A J.C.
La mujer entre acrobacias intentó alcanzar la estufa de gas butano, estaba demasiado lejos. El reuma le tenía triturada la espalda y no lo logró. Con el teléfono en su regazo marcó el número de la policía y relató la historia. Dio la alerta, tosió hasta arrugar sus pulmones y lloró con lágrimas de vieja. En el otro lado de la línea tan sólo el silencio, durante minutos, hasta que una señorita arrastrando las letras le anunció que ya le había tomado nota.
“Si todo terminara aquí, pensaba, sin saber el final y una tan en último round y ya con poco tiempo, con tan lejos los discursos y las nuevas caídas, el pink champagne y los bailes de antes…”.
Un pinchazo en el dedo gordo del pie le indicó que había estado demasiado tiempo intentando lo imposible. Sintió cómo se extendió por la pierna hasta explotar en su rodilla. De allí hasta el corazón como nada, y del corazón a la boca y a la lengua negra, de persona que ha vivido demasiado.
-Es inútil, qué lástima, tan a mano y… –lloraba la vieja.

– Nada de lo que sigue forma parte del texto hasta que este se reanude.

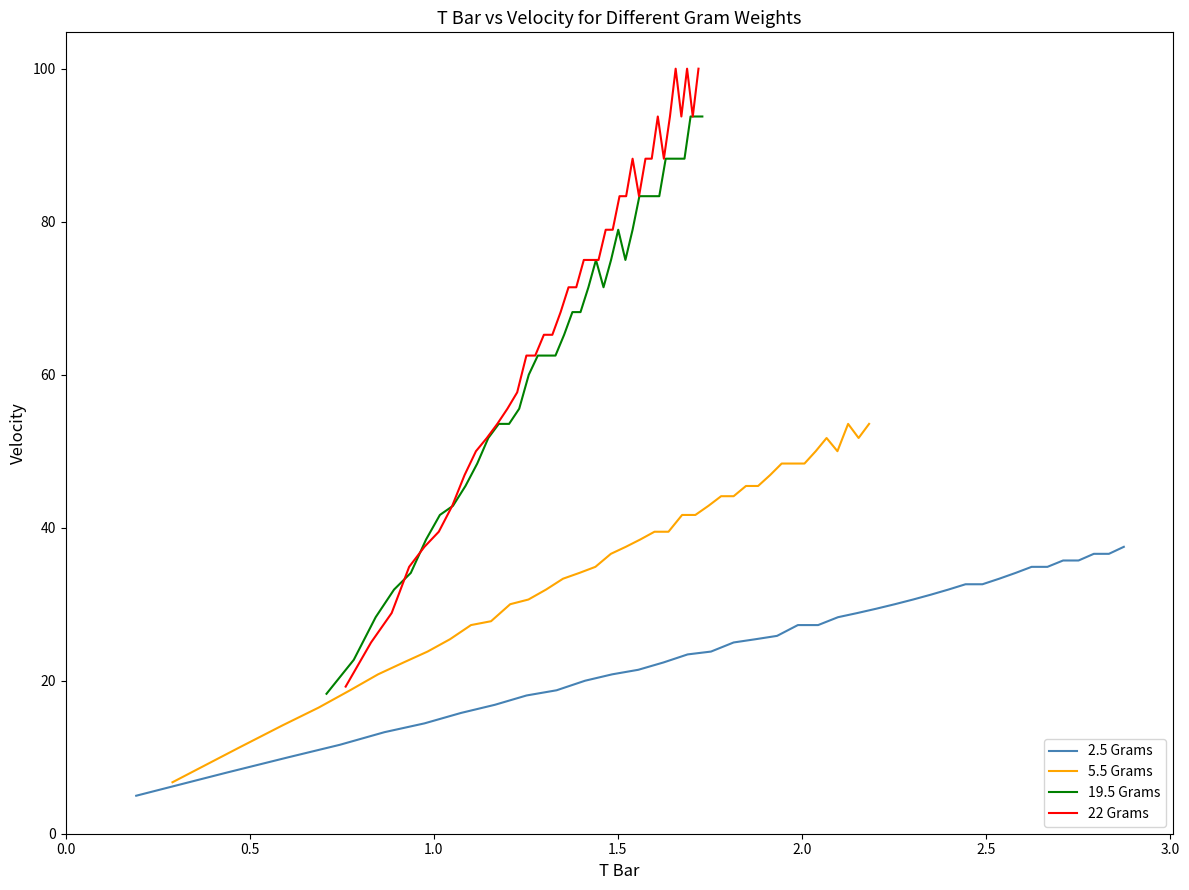

In 5.5 Grams, how many points are higher than both neighbors (excluding endpoints)?

3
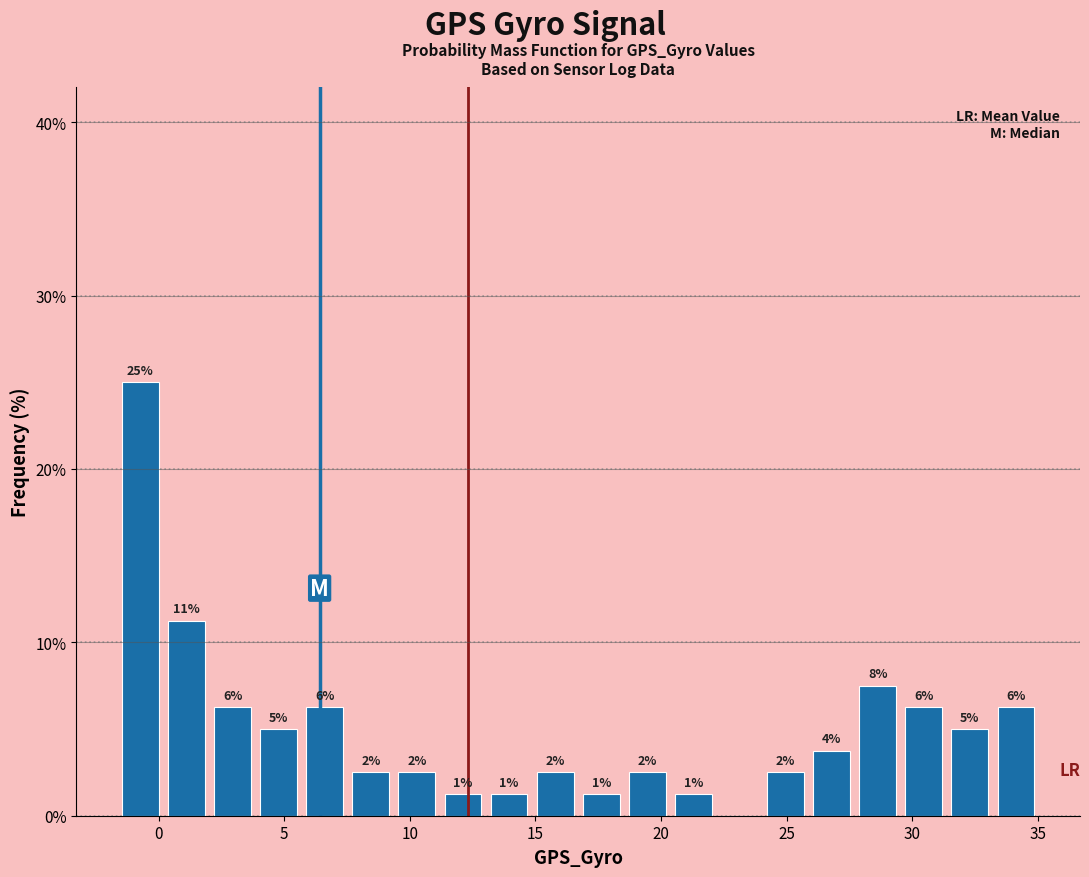

Read against the x-axis, roughly where is the centre of the tallest bar?

-0.5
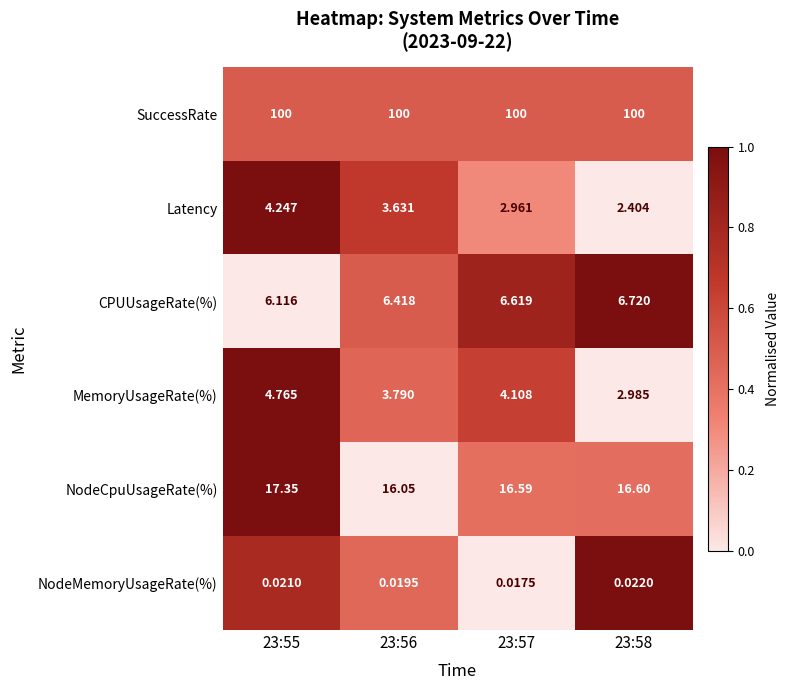

Which series has the largest total across all categories?

SuccessRate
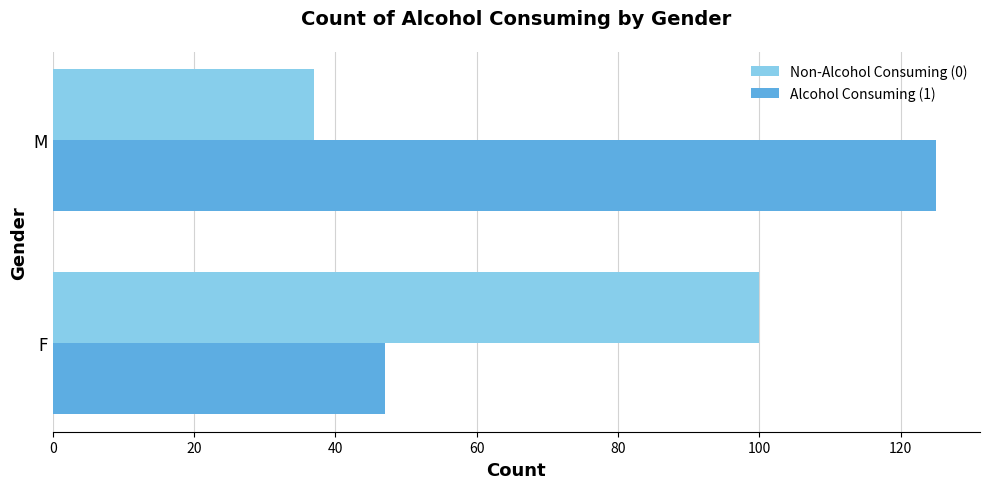

True or false: Alcohol Consuming (1) has a value of 222 at M.

False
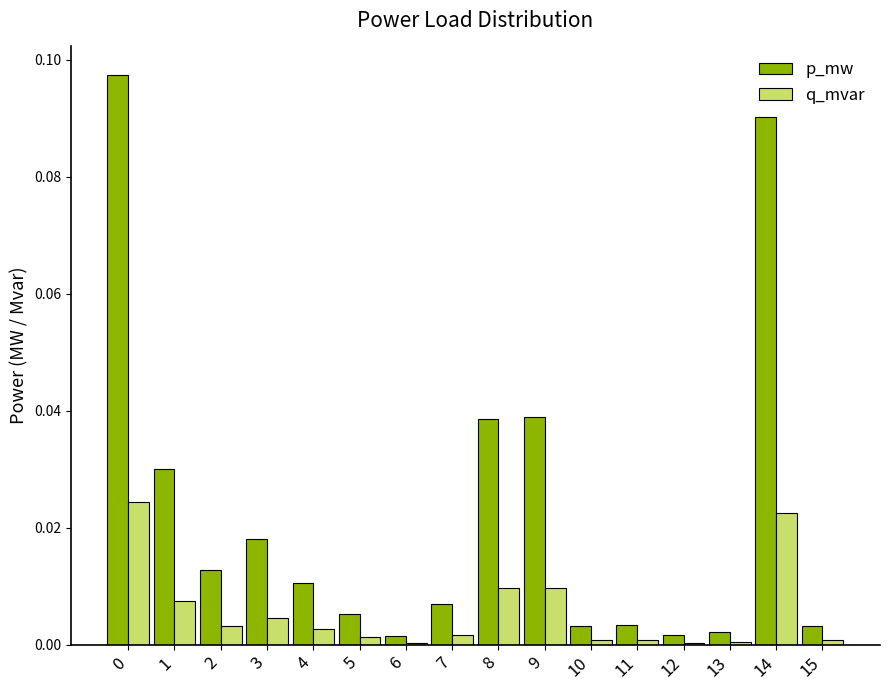

How many distinct data groups are displayed?

2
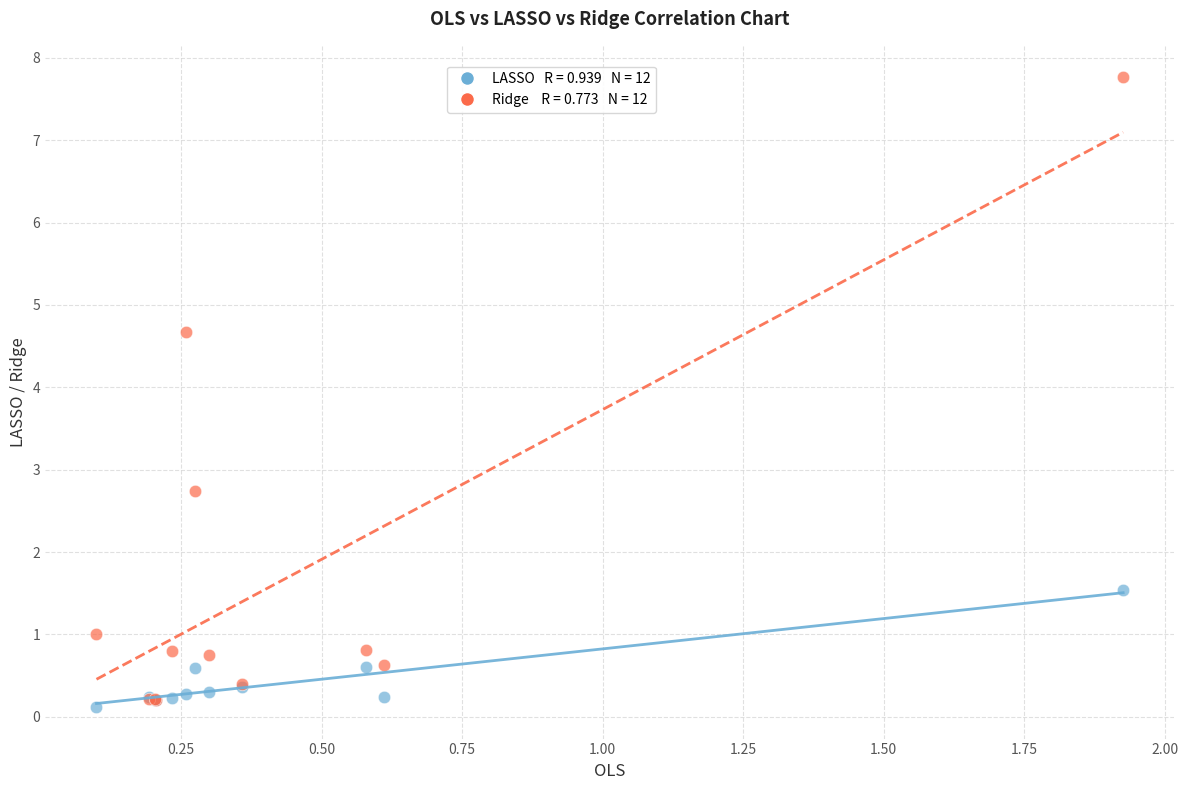

Across all series, what Y value is closest to 3?

2.7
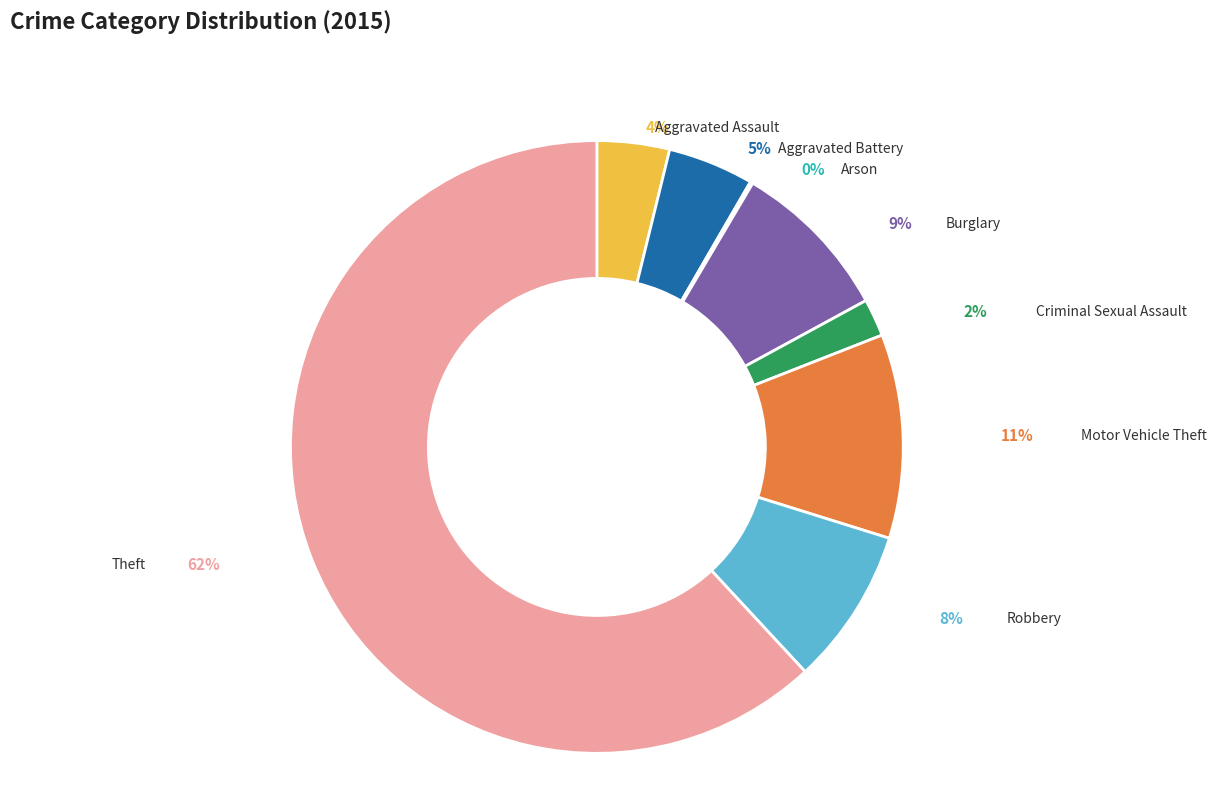

Does any single category account for the majority?

Yes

Volvió a marcar el número de la policía. Y pese a que le respondieron “Funeraria Rosita, dígame” ella se empecinó y relató desde el principio de todo la urgencia, lo de sus brazos cortos y el tiempo mínimo, lo del final y el champagne rosa, lo imposible, hasta que se quedó sin voz y tuvo que respirar pesadamente, haciendo ininteligibles las palabras. Colgaron y ella no tuvo ya más nervio para seguir marcando números.
Se abandonó a la suerte, los párpados le cayeron a plomo sobre los ojos, en negro, la garganta ronca. De repente escuchó algo detrás de la puerta de la habitación. Un hombre calvo giró el pomo y pasó, su hijo. Ella advirtió cómo se sorprendió al verla así, encogida, con el auricular del teléfono sobre la falda, llorando.
El hombre refunfuñó y fue hasta la estufa de gas, le reprimió la manía de pedir auxilio por nada, susurrando entre dientes algo sobre los cocodrilos y la región de Auvernia, cogió de encima el libro de Corín Tellado y se lo acercó resignado.